#### [What needs to be done]
Pick up the excerpt on the OpenSearch explain API after its last line and keep writing it.

#### [Provided passage]
══════════
 `preference` | String | Specifies a preference of which shard to retrieve results from. Available options are `_local`, which tells the operation to retrieve results from a locally allocated shard replica, and a custom string value assigned to a specific shard replica. By default, OpenSearch executes the explain operation on random shards. | No
 `q` | String | Query in the Lucene query string syntax. | No
 `stored_fields` | Boolean | If true, the operation retrieves document fields stored in the index rather than the document’s `_source`. Default is false. | No
 `routing` | String | Value used to route the operation to a specific shard. | No
 `_source` | String | Whether to include the `_source` field in the response body. Default is true. | No
 `_source_excludes` | String | A comma-separated list of source fields to exclude in the query response. | No
 `_source_includes` | String | A comma-separated list of source fields to include in the query response. | No
 ## Response
 ```json
 {
  "_index" : "kibana_sample_data_ecommerce",
  "_type" : "_doc",
  "_id" : "EVz1Q3sBgg5eWQP6RSte",
  "matched" : true,
  "explanation" : {
    "value" : 3.5671005,
    "description" : "weight(customer_first_name:mary in 1) [PerFieldSimilarity], result of:",
    "details" : [
      {
        "value" : 3.5671005,
        "description" : "score(freq=1.0), computed as boost * idf * tf from:",
        "details" : [
          {
            "value" : 2.2,
            "description" : "boost",
            "details" : [ ]
          },
          {
            "value" : 3.4100041,
            "description" : "idf, computed as log(1 + (N - n + 0.5) / (n + 0.5)) from:",
            "details" : [
              {
                "value" : 154,
                "description" : "n, number of documents containing term",
                "details" : [ ]
              },
              {
                "value" : 4675,
                "description" : "N, total number of documents with field",
                "details" : [ ]
              }
            ]
          },
          {
            "value" : 0.47548598,
            "description" : "tf, computed as freq / (freq + k1 * (1 - b + b * dl / avgdl)) from:",
            "details" : [
              {
                "value" : 1.0,
                "description" : "freq, occurrences of term within document",
                "details" : [ ]
              },
              {
                "value" : 1.2,
                "description" : "k1, term saturation parameter",
                "details" : [ ]
              },
              {
                "value" : 0.75,
                "description" : "b, length normalization parameter",
                "details" : [ ]
              },
              {
                "value" : 1.0,
                "description" : "dl, length of field",
                "details" : [ ]
              },
              {
                "value" : 1.1206417,
                "description" : "avgdl, average length of field",
                "details" : [ ]
              }
            ]
          }
        ]
      }
    ]
  }
 }
 ```
 ## Response body fields
 Field | Description
 :--- | :---
 `matched` | Indicates if the document is a match for the query.
══════════
#### [Records shown]
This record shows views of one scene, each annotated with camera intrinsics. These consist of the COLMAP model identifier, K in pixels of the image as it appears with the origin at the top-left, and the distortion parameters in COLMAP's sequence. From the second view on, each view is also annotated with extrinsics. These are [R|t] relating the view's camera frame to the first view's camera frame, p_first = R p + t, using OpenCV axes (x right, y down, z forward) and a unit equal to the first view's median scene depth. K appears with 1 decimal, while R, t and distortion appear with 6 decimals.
══════════
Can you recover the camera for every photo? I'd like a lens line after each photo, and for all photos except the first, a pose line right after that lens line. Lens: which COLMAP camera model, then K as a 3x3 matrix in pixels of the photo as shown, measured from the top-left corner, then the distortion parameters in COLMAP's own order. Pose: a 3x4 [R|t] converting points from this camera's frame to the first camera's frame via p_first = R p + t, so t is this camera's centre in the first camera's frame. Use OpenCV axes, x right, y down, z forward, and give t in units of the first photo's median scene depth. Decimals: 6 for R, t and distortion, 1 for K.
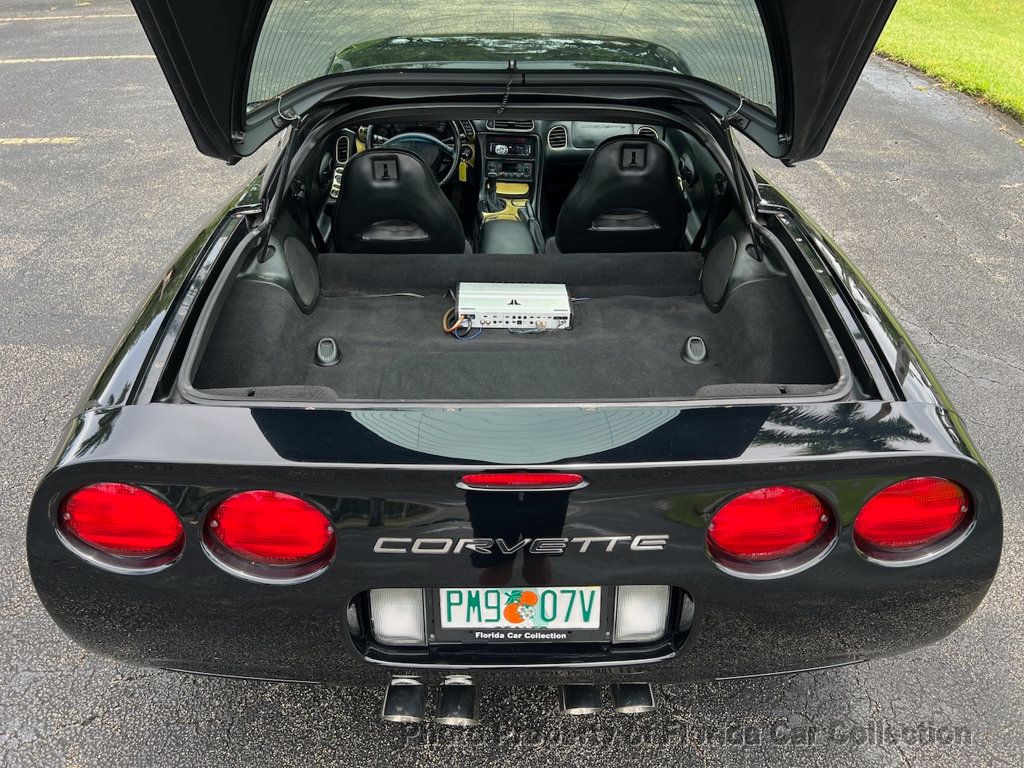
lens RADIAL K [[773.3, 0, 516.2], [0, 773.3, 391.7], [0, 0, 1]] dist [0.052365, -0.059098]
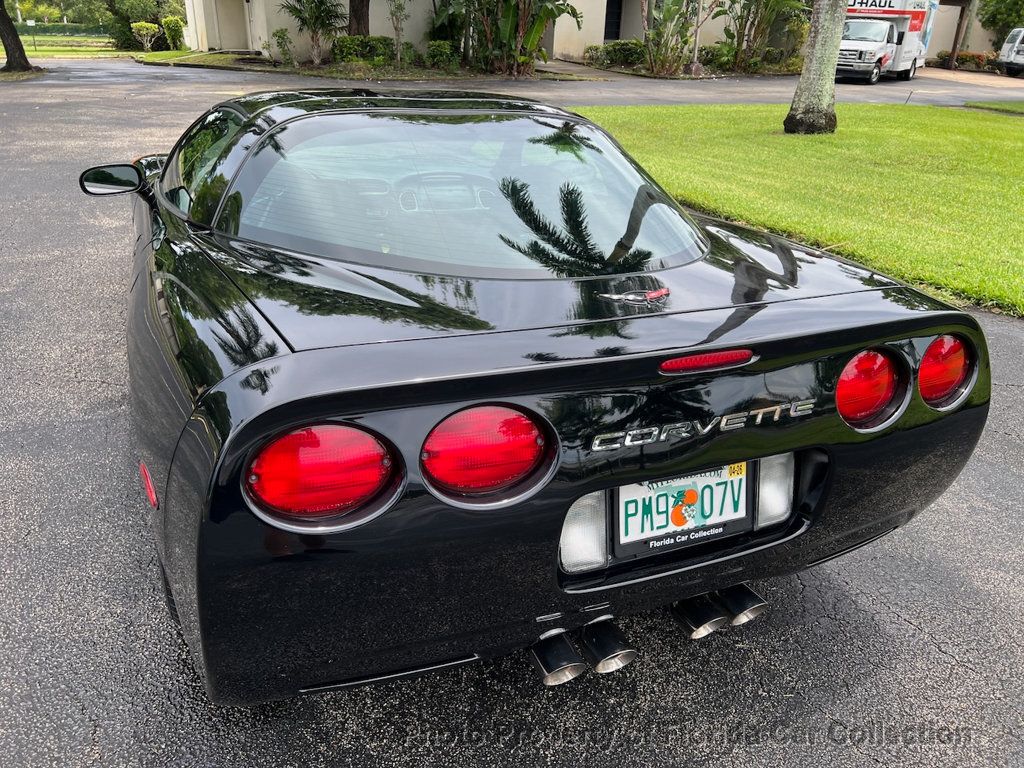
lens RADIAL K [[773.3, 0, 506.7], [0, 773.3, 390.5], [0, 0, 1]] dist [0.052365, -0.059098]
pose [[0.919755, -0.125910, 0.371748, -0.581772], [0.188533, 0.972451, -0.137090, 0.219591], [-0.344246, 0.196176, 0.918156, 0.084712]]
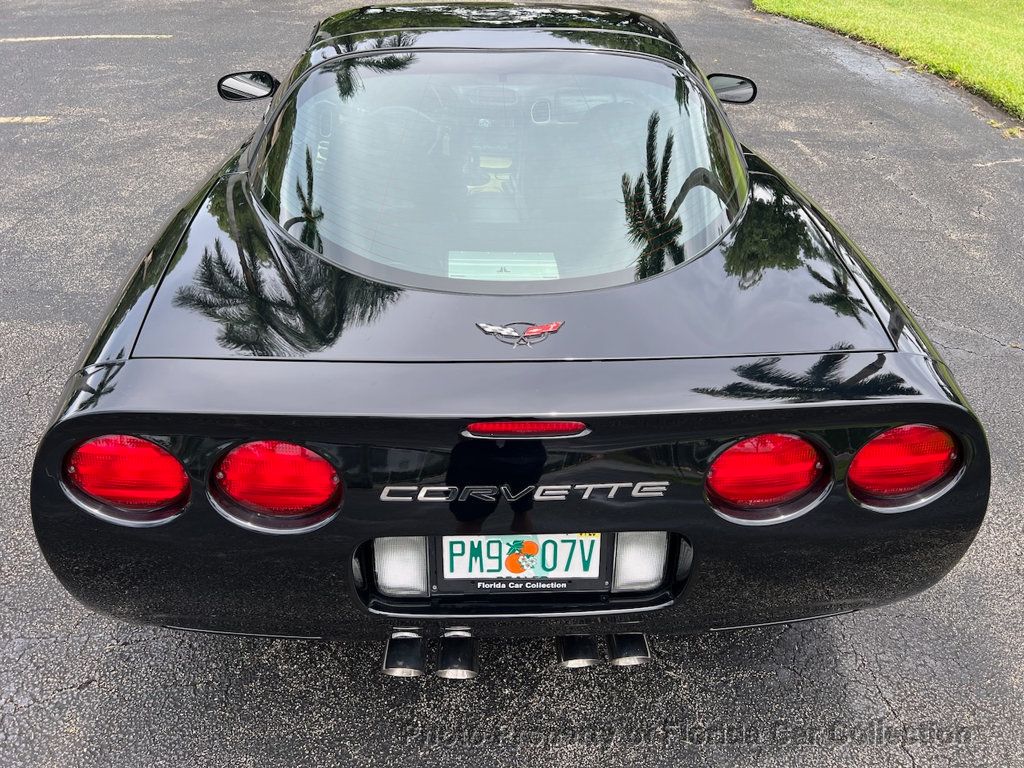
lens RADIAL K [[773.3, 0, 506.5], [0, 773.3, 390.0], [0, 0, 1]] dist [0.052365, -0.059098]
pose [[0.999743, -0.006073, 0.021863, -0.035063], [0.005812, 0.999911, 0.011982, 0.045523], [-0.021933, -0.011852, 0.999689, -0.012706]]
══════════
#### [Output of the exercise]
 `explanation` | The `explanation` object has three properties: `value`, `description`, and `details`. The `value` shows the result of the calculation, the `description` explains what type of calculation is performed, and the `details` shows any subcalculations performed.
 Term frequency (`tf`) | How many times the term appears in a field for a given document. The more times the term occurs the higher is the relevance score.
 Inverse document frequency (`idf`) | How often the term appears within the index (across all the documents). The more often the term appears the lower is the relevance score.
 Field normalization factor (`fieldNorm`) | The length of the field. OpenSearch assigns a higher relevance score to a term appearing in a relatively short field.
 The `tf`, `idf`, and `fieldNorm` values are calculated and stored at index time when a document is added or updated. The values might have some (typically small) inaccuracies as it’s based on summing the samples returned from each shard.  
 Individual queries include other factors for calculating the relevance score, such as term proximity, fuzziness, and so on.